Mes moires
par Pierre Corcos
Quand on est resté un certain temps sans écrire longuement sur le théâtre, tout en continuant à aller voir des spectacles, les pièces se brouillent dans la mémoire car on ne les a pas fixées par les mots. Des visages, des scènes, des images, des intrigues flottent, éparses, et l'on est effaré de cette glauque dispersion, pressentant que notre vie entière deviendra, plus tard, dans le grand âge, ce désordre épandu, flottant, disparate, dont il faudra se convaincre qu'il fut en vérité une même pièce de théâtre, cohérente et sensée, dont on a été, semble-t-il, l'auteur et le personnage principal... Mais lorsqu'on fixe, avec le regard intérieur, certaines moires qui, dans cette sorte d'obscur canal de rétention, apparaissent en premier, une image se précise et, peu à peu, l'on reconstitue ces spectacles qui, sans être forcément les "meilleurs" qu'on ait vus, possèdent cette caractéristique intéressante d'avoir rencontré suffisamment notre subjectivité pour que la mémoire, aux ordres de notre affectivité, leur réserve une place durable et surtout accessible.

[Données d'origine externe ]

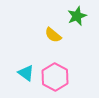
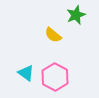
green star: moved 1 px left, 1 px up
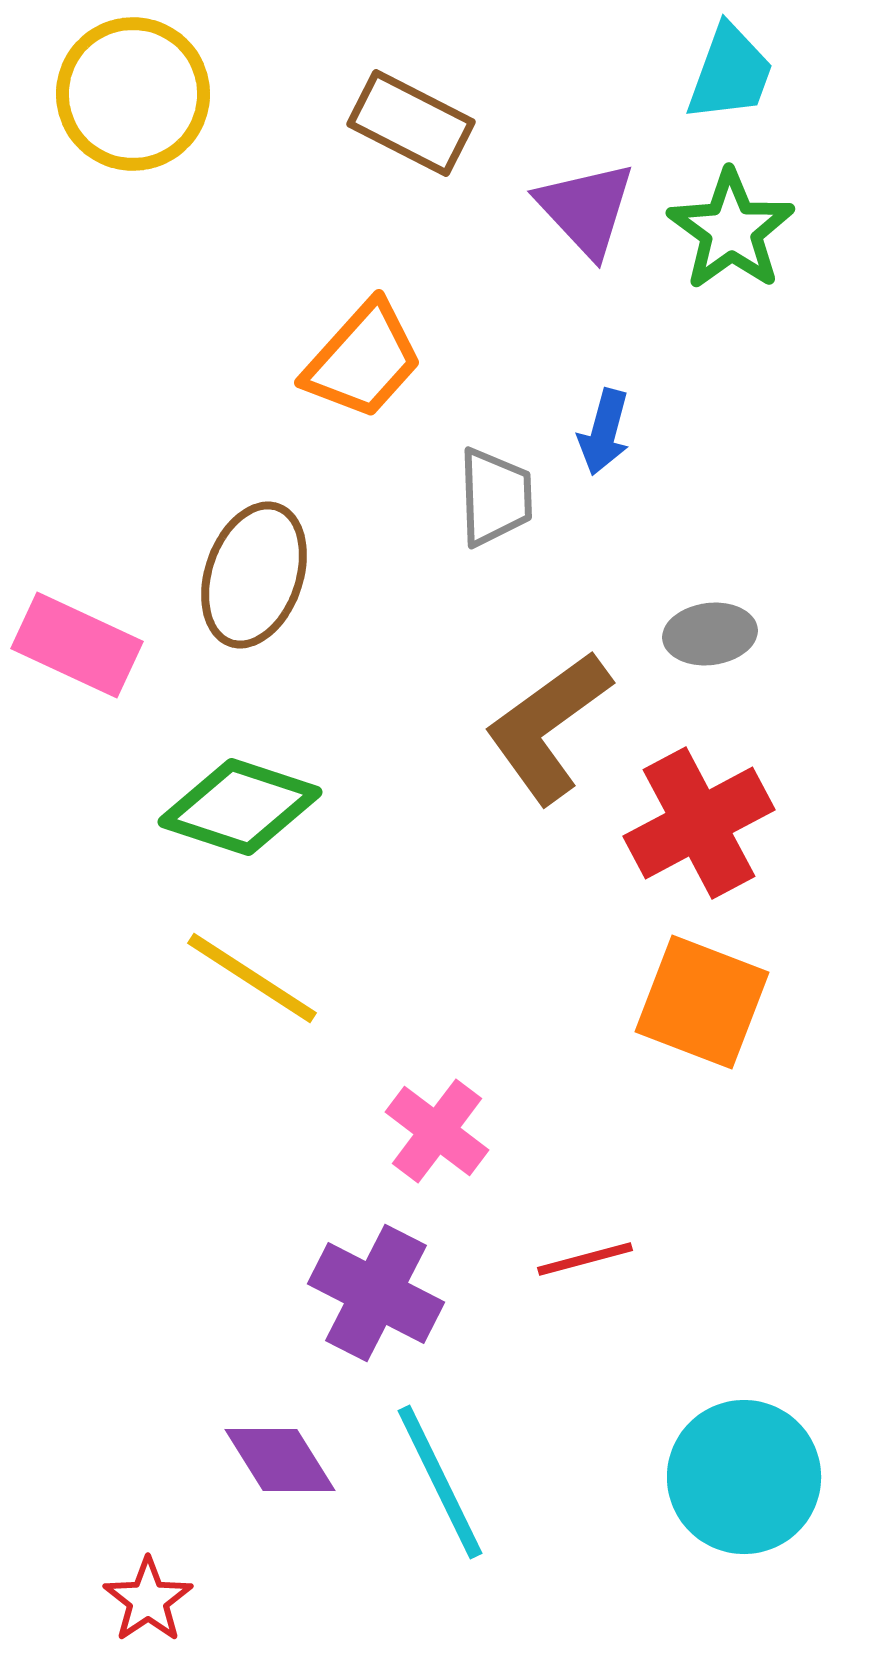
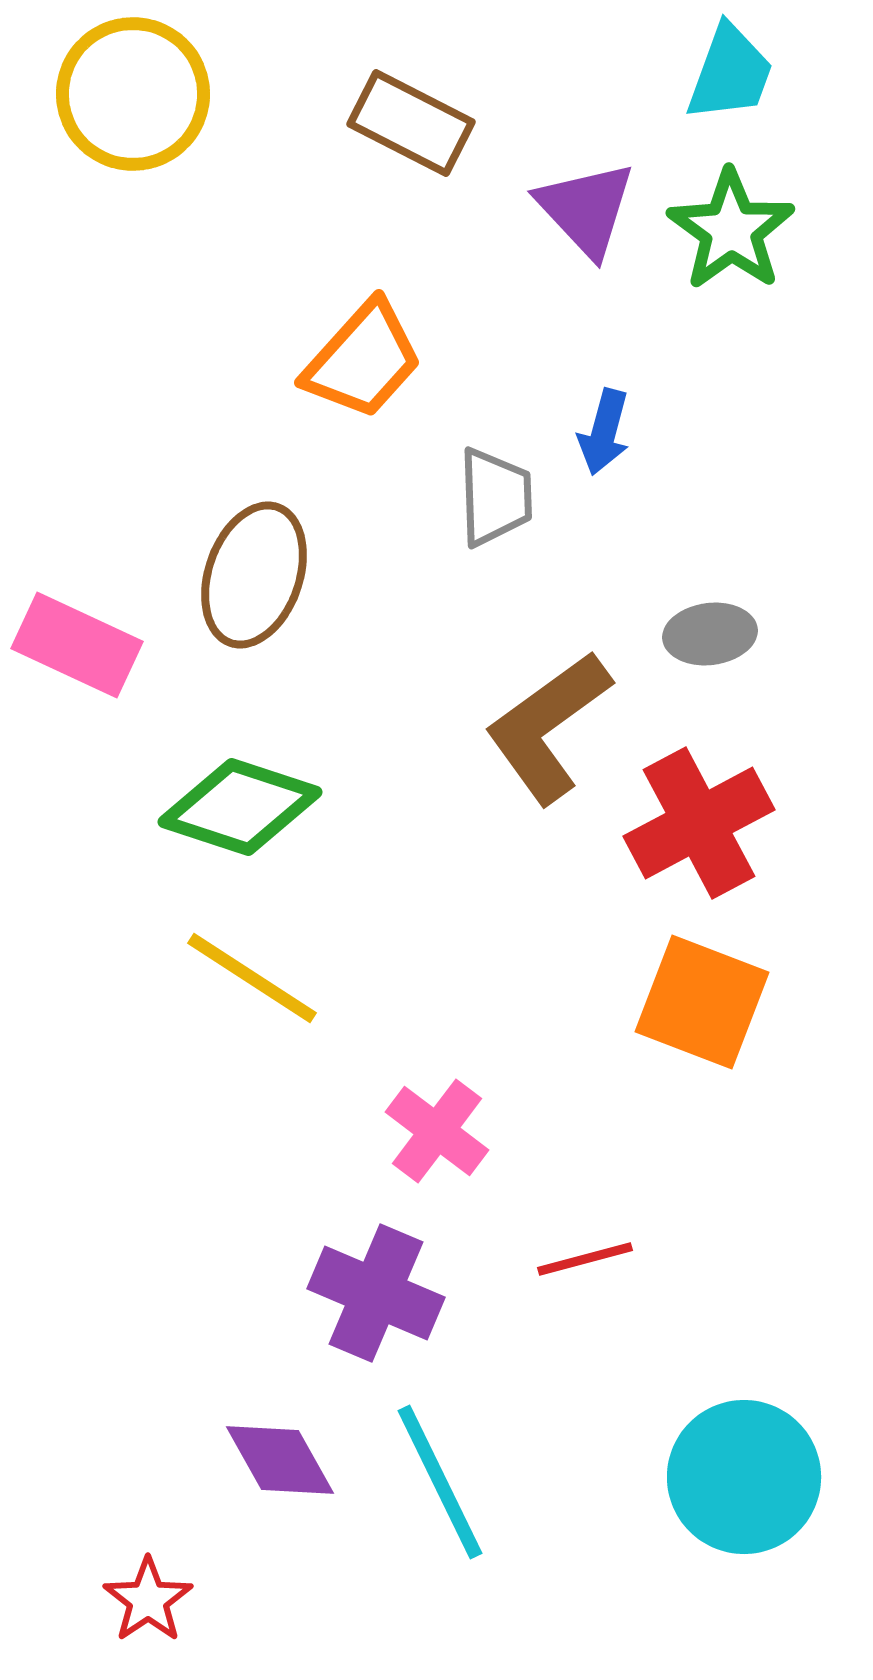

Une sorte de Louis de Funès dilaté... Le physique de Patrice Thibaud me vient en premier en mémoire, sans doute parce que je n'avais pas ri comme ça depuis longtemps (le mauvais théâtre de boulevard a donné une image si médiocre et déprimante du comique qu'il est devenu rarissime, dans les bons spectacles, de rire), sans doute aussi parce qu'il synthétise un certain nombre de figures majeures du comique : par les gestes, il croise le burlesque de Buster Keaton; par les gags et la silhouette, il fait penser à Jacques Tati; et enfin par les mimiques, les grimaces expressives, il évoque le grand Louis de Funès (dont Valère Novarina a su, fort heureusement, exhausser l'image de comique essentiel, mais qui a eu le malheur d'avoir mis son prodigieux talent au service de quelques réalisateurs insignifiants). Dans ce spectacle, appelé Cocorico, "tous publics" comme on dit, on peut mêler son rire à celui des gamins, ce qui est une cure de jouvence, même si ces derniers ne comprennent pas toujours les références de certains sketches à la culture historique et cinématographique... Voilà, je me rappelle, un spectacle sans paroles (ou presque) qui a fait beaucoup parler : de l'importance des capacités mimétiques, des moyens non-verbaux chez l'acteur, du rôle primordial des rythmes dans ce genre de spectacle, et enfin de cette étonnante capacité de Patrice Thibaud consistant à produire les sons les plus divers. La musique d'accompagnement de Philippe Leygnac (qui n'est pas seulement musicien ici) transporte ce spectacle de pantomime hilarante au niveau du burlesque délirant des grands films de Chaplin... Voilà, c'était le premier souvenir qui m'est venu spontanément à l'esprit, et j'aurais été mécontent s'il avait concerné un travail quelconque.